Thursday, March 26, 2009

This Book Is ... The Fountainhead

The Fountainhead
by Ayn Rand

Writing this particular This Book Is strikes me, going in, as a dangerous idea. I've just started writing book reviews, and anybody who regularly reads this has no idea what I like and why yet, I'm sure. And yet, here I am, coming to tell you that a book you've likely never heard outside of a philosophy and literature class might find its way to a place among my favorite books of all time.

The story of The Fountainhead is the story of architecture. Of an architect with a vision, and a world that's indifferent to said vision. I could elaborate, but it's unnecessary.
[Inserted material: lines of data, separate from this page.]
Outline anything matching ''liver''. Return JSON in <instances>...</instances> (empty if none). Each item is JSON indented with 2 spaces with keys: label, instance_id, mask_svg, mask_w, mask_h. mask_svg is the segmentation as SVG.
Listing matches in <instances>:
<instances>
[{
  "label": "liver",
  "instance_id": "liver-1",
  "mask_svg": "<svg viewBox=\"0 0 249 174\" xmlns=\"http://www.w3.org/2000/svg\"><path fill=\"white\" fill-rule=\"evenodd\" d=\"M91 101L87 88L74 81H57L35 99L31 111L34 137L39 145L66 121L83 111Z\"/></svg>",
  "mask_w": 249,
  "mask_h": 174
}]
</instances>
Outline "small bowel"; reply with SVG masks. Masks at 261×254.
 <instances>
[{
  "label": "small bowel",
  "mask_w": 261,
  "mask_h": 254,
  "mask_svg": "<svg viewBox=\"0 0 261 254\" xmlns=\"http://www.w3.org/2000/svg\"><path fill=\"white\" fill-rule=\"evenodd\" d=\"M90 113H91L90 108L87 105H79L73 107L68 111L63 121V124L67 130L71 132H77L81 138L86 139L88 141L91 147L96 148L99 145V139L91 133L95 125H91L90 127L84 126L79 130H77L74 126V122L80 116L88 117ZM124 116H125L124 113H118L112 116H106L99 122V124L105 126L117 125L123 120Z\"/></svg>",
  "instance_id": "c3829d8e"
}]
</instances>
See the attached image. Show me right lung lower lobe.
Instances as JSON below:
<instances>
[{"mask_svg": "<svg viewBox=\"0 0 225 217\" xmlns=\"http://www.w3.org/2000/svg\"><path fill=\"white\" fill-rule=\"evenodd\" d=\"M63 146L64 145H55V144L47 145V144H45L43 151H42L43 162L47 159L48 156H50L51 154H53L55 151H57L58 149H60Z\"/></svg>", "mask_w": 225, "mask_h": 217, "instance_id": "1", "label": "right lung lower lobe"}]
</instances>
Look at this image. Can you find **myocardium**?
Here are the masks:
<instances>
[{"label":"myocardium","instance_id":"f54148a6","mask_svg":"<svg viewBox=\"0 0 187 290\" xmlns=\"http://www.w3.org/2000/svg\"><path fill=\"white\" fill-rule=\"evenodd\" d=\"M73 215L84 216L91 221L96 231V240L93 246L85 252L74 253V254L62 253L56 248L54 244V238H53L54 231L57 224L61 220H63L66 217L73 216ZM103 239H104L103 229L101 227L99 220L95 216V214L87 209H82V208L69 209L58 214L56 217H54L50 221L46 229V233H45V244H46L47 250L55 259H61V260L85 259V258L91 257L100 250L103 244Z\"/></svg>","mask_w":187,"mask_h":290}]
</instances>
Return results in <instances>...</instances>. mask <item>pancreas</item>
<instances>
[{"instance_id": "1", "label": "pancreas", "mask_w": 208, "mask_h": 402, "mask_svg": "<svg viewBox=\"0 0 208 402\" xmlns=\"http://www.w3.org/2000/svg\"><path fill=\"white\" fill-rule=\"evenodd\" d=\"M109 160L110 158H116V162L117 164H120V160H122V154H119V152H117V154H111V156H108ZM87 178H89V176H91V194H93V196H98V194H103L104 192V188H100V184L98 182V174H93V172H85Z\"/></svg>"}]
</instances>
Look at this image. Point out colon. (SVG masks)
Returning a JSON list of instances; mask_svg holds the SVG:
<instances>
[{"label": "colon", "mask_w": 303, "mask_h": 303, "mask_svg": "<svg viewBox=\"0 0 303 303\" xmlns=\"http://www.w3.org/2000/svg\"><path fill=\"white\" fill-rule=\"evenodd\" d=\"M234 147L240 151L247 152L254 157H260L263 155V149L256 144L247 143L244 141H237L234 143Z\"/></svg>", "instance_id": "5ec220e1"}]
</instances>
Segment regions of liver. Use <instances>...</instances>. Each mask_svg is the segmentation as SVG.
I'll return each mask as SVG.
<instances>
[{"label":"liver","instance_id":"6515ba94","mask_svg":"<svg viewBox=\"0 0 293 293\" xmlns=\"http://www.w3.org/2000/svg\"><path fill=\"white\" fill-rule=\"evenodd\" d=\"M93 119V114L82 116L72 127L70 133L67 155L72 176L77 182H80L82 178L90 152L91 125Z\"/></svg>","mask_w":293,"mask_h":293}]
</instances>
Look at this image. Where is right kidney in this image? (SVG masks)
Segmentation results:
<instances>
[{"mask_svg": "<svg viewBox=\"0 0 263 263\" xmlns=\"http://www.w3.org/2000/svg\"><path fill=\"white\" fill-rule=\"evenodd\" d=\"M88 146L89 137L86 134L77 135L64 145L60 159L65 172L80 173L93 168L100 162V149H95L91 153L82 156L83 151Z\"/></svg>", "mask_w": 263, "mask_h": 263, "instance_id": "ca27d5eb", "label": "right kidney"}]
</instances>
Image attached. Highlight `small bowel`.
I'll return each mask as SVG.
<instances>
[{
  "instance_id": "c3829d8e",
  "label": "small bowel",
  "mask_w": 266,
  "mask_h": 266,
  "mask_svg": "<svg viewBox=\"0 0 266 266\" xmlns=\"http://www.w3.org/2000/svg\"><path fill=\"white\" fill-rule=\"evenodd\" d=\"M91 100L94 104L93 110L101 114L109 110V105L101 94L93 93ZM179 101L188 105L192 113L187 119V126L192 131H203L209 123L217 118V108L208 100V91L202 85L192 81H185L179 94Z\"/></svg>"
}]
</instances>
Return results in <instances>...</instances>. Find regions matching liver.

The story of The Fountainhead is the vehicle for the philosophies. The fiction is compelling, yes, but like characters in a morality play, what they stand for is often more important than who they are specifically in the piece.

The Fountainhead is instead a story about Art and the Artist, about people who sell their soul and spirit for a normal life and about the costs and consequences of standing opposed to that philosophy. It is about the individual, and about society. It's about emotion, about thought, about ideas.

I find it hard to suggest this book casually. I know very few people who would appreciate it, I think. The philosophies expounded upon are not popular, especially in this day and age when Objectivism has been perverted so far by people who leapfrogged off of it into abhorrent abuses of power. The book is blatantly a vehicle for a mode of thought, and while I think it's a great example of that, anyone who wants their books free of message would run screaming into the hills.

That said, reading The Fountainhead was an experience that I'm not sure I've ever had before. I felt as though the book, with words more decisive and sure than any I could write, cut through all of my boundaries and walls and emotions to get to the very secret heart. The place where you have an idealistic you, the you that every person aspires to be, wishes they could be, and doesn't believe is ever possible. And the book pulled, naked and screaming, that secret heart out into the open. It expressed things that I felt but couldn't articulate. It articulated things that I have believed in for years. It spoke to me, and my soul sang in resonance.

And so ... this isn't so much of a review. It's hard to review something that you have such an emotional investment in. I know the books faults, and I know it's strengths, but none of them are relevant in the face of what it is and what it expounds. I both think that everyone should read it, and most people couldn't possibly understand. Conflicted. In my job as a reviewer, I'm left with the inability to be objective about this.

But if you want my opinion, I say give it a try.